Comparison of chromogenic agar in the detection of MRSA

Abstract number: 1733_1098

Curry A., Walsh M., Matheson M., O'Reilly A., Knowles S.

To compare two different chromogenic agars for the isolation of MRSA in order to find the most appropriate agar for use in our laboratory.

Nasal, umbilical and groin screening swabs from each neonate in the NICU were pooled together. Each screen was put in Brain Heart Infusion enrichment broth, which was incubated for 24 hours aerobically at 37°C and subsequently subcultured onto both MRSA ID agar and MRSA Select agar. Both agars were incubated for 48 hours aerobically at 37°C and checked for the presence of green (MRSA ID) or pink (MRSA Select) colonies at 24 and 48 hours. All green or pink colonies had confirmatory tests for MRSA.

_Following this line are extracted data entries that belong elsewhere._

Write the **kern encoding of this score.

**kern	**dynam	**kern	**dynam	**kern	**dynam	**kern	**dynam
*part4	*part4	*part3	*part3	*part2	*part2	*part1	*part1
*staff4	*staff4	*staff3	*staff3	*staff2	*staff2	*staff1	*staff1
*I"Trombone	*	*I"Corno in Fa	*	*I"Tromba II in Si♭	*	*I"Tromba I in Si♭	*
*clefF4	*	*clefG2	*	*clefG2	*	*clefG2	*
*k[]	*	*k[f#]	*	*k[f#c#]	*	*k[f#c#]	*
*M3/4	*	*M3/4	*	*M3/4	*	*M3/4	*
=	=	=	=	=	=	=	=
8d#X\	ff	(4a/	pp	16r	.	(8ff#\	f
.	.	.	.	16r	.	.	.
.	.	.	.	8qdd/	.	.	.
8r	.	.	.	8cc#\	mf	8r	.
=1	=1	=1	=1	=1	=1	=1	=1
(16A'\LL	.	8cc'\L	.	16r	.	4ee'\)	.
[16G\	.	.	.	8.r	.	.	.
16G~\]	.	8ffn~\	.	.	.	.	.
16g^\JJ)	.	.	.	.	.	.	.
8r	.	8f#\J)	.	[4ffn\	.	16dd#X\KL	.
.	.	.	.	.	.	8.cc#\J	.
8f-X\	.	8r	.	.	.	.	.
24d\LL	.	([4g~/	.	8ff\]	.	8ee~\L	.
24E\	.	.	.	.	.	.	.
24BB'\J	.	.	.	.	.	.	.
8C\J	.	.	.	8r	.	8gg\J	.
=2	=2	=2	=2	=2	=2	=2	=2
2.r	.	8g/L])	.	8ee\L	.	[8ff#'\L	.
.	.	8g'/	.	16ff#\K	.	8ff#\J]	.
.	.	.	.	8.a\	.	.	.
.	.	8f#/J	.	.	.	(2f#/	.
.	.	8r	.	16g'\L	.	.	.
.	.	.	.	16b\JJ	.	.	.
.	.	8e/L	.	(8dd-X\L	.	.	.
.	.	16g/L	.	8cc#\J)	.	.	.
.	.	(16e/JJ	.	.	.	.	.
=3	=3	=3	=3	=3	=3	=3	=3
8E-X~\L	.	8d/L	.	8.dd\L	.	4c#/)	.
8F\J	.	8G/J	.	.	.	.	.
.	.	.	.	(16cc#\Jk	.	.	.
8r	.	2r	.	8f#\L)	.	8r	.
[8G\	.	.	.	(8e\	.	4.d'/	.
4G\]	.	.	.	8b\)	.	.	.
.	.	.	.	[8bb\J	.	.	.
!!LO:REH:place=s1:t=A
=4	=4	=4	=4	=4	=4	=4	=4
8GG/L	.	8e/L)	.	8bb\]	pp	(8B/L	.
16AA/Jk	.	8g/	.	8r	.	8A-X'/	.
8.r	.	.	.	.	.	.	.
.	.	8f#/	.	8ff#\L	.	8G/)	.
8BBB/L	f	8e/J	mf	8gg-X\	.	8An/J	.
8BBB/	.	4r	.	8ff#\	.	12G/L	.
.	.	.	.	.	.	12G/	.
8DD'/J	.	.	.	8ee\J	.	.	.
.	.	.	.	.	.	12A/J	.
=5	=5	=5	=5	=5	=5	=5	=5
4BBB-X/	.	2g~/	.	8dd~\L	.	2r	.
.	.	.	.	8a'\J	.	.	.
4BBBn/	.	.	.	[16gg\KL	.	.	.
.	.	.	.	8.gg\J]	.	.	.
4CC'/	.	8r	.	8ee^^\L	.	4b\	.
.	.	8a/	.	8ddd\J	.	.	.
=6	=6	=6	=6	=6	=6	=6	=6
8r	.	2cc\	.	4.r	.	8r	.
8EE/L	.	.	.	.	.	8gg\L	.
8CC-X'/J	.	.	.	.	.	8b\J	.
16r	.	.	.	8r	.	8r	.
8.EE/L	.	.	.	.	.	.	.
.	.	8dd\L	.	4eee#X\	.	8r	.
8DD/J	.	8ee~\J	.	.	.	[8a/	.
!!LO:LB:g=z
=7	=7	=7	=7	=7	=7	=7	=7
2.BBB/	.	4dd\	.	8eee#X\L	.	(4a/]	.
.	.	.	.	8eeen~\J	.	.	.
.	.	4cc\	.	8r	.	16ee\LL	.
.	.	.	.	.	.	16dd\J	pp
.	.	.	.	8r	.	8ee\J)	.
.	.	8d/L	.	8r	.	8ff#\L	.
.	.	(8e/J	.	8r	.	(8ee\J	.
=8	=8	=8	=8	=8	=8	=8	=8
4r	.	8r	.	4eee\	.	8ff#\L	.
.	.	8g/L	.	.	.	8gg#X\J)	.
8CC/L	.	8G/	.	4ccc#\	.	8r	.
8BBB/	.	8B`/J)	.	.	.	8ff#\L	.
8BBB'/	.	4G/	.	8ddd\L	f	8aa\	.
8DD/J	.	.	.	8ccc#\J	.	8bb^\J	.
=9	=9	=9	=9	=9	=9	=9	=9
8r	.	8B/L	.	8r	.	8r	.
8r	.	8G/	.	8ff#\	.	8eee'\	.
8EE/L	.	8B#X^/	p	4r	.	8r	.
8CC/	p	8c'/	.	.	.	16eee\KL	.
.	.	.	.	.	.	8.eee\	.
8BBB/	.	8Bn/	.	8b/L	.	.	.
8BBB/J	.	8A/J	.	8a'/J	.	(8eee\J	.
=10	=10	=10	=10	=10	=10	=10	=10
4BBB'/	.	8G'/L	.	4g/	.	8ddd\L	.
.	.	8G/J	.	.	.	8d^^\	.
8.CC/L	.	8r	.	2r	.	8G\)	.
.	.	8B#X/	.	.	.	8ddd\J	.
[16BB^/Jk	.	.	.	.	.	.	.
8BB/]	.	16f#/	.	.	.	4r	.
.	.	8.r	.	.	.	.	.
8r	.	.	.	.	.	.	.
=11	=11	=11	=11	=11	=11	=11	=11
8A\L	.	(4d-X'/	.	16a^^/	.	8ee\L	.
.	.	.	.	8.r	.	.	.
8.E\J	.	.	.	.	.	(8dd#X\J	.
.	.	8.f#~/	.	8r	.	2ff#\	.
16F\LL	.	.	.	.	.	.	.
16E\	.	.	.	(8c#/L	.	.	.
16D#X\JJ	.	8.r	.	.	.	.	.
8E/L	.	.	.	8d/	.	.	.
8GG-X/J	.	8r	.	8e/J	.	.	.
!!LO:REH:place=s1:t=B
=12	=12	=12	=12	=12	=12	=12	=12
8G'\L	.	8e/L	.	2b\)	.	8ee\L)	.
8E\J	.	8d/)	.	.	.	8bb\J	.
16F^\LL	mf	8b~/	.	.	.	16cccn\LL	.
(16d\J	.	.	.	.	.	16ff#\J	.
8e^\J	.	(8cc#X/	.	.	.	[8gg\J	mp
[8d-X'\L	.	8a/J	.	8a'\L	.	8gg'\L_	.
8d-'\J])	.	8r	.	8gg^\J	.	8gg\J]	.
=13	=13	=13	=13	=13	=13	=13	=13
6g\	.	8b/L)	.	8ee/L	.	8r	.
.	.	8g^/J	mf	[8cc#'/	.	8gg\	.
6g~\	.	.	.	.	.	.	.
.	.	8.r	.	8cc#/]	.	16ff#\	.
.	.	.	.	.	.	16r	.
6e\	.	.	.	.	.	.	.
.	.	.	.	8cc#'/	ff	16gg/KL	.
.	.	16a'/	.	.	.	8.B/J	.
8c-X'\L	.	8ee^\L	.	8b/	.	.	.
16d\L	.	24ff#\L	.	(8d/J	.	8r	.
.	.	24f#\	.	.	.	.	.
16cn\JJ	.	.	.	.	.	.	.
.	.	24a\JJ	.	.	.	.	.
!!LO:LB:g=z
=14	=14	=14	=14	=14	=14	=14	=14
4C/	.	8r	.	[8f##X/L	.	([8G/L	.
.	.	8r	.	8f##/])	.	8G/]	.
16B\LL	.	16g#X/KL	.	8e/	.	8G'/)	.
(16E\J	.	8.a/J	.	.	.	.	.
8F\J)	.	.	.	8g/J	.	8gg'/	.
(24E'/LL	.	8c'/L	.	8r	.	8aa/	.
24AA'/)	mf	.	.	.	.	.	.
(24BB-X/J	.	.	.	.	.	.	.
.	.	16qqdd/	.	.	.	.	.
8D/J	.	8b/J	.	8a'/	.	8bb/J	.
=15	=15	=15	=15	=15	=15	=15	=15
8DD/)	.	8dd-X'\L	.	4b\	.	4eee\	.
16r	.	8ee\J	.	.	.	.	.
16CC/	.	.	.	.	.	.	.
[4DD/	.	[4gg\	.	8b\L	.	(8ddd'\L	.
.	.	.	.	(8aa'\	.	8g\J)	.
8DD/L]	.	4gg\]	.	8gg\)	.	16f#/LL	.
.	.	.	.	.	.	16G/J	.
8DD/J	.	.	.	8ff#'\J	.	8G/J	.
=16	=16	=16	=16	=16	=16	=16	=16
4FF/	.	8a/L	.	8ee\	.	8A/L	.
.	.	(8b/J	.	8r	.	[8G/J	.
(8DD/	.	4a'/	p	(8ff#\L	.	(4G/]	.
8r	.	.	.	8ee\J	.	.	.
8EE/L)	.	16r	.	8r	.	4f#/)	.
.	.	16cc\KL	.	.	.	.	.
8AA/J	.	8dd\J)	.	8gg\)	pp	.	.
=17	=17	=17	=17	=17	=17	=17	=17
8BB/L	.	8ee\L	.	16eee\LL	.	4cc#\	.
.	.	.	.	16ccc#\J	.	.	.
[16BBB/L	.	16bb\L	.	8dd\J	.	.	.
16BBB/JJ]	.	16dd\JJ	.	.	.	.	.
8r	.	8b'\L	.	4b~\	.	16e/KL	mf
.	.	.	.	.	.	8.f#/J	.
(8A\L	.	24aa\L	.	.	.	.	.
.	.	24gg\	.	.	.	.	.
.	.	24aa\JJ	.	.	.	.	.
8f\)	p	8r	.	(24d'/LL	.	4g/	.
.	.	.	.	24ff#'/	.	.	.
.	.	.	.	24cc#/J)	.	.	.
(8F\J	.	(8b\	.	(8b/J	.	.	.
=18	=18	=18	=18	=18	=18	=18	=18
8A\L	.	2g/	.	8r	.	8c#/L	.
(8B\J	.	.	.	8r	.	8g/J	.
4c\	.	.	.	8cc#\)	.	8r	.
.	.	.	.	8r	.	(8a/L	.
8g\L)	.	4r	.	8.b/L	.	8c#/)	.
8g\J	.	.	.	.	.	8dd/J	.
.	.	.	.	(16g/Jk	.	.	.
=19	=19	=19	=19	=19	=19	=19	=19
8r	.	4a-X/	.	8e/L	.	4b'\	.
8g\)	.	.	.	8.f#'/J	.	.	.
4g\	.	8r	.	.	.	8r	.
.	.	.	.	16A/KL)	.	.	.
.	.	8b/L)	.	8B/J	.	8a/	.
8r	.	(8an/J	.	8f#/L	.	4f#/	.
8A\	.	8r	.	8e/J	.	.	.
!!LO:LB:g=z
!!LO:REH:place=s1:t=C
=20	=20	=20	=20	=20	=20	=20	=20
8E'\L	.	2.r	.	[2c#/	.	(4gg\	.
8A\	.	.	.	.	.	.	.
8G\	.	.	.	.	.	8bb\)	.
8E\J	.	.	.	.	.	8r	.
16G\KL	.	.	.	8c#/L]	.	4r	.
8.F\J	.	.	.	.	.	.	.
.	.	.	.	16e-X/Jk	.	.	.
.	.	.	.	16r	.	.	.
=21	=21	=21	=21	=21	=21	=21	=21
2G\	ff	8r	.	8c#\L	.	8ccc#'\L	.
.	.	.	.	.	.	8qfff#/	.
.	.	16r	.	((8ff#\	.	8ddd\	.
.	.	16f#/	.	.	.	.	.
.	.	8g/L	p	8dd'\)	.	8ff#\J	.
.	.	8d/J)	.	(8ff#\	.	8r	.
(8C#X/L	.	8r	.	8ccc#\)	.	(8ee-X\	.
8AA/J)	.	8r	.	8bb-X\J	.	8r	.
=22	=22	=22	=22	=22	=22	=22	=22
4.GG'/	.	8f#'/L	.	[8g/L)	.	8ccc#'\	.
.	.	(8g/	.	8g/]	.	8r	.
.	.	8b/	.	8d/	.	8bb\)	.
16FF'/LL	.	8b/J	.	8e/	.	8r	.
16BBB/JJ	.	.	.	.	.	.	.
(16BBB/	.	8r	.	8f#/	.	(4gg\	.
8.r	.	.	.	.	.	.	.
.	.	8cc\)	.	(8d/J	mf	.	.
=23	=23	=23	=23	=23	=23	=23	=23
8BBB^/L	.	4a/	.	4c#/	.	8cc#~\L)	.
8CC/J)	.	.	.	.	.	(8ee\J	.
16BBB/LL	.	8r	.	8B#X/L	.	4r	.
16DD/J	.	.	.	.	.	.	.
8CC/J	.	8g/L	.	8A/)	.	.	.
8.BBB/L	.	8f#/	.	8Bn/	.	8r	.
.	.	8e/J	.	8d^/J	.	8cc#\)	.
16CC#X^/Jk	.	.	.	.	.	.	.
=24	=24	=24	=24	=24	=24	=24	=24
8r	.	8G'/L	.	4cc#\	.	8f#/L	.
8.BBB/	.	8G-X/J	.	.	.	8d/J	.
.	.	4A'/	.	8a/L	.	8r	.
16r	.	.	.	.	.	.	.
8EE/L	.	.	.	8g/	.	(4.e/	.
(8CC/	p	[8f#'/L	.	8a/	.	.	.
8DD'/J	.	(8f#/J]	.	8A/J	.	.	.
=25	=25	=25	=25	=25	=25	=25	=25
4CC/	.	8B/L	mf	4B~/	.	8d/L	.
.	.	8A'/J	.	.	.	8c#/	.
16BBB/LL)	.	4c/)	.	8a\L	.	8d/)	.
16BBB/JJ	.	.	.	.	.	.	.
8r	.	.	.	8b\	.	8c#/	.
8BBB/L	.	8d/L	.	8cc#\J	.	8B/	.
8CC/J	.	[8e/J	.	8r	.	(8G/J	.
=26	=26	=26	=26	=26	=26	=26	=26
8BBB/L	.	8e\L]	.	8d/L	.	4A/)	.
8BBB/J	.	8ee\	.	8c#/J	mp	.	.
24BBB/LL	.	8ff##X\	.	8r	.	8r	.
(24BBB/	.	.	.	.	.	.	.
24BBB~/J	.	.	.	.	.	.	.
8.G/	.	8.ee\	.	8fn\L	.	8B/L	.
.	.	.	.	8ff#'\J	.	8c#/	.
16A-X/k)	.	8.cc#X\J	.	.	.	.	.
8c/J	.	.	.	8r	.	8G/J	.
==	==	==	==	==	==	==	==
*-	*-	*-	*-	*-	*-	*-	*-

In total 300 screens were tested on both agars. The same 10 screens were identified MRSA positive on both agars after 24 hours. Incubation for 48 hours did not yield any additional MRSA isolates. Therefore both agars were comparable in sensitivity and specificity for MRSA identification. Other factors influenced our decision to choose a chromogenic agar for our laboratory. MRSA ID agar grew as large green colonies on a clear agar and was considered easy to read. MRSA Select grew as small pink colonies on an opaque agar, which were easy to read in large numbers. However they could easily be missed when a scanty growth was present under our laboratory lighting conditions. Also on both agars, Enterococci grew as a green or pink fine growth after 24 hours and it distorted white colonies that grew coagulase negative Staphylococci (CoNS) giving them a green or pink hue. On MRSA ID agar it was easy to distinguish between true MRSA and CoNS that appeared green due to the presence of Enterococci, however on MRSA Select, as CoNS were also small colonies, the pink from the Enterococci distorted the CoNS, giving them the appearance of MRSA and resulted in them having to be confirmed as CoNS. Cefoxitin resistant Gram-negative bacilli also grew on both agars after 48 hours incubation and in some cases a wet prep was required to exclude them as possible MRSA. One strain of methicillin sensitive Staphylococcus aureus also grew on both agars after 48 hours incubation.

In conclusion, both agars were comparable in sensitivity and specificity for identifying MRSA. MRSA ID agar was chosen as the preferred agar in our laboratory due to the ease in distinguishing true MRSA from CoNS affected by the presence of Enterococci and also the ease of reading the agar under our laboratory conditions.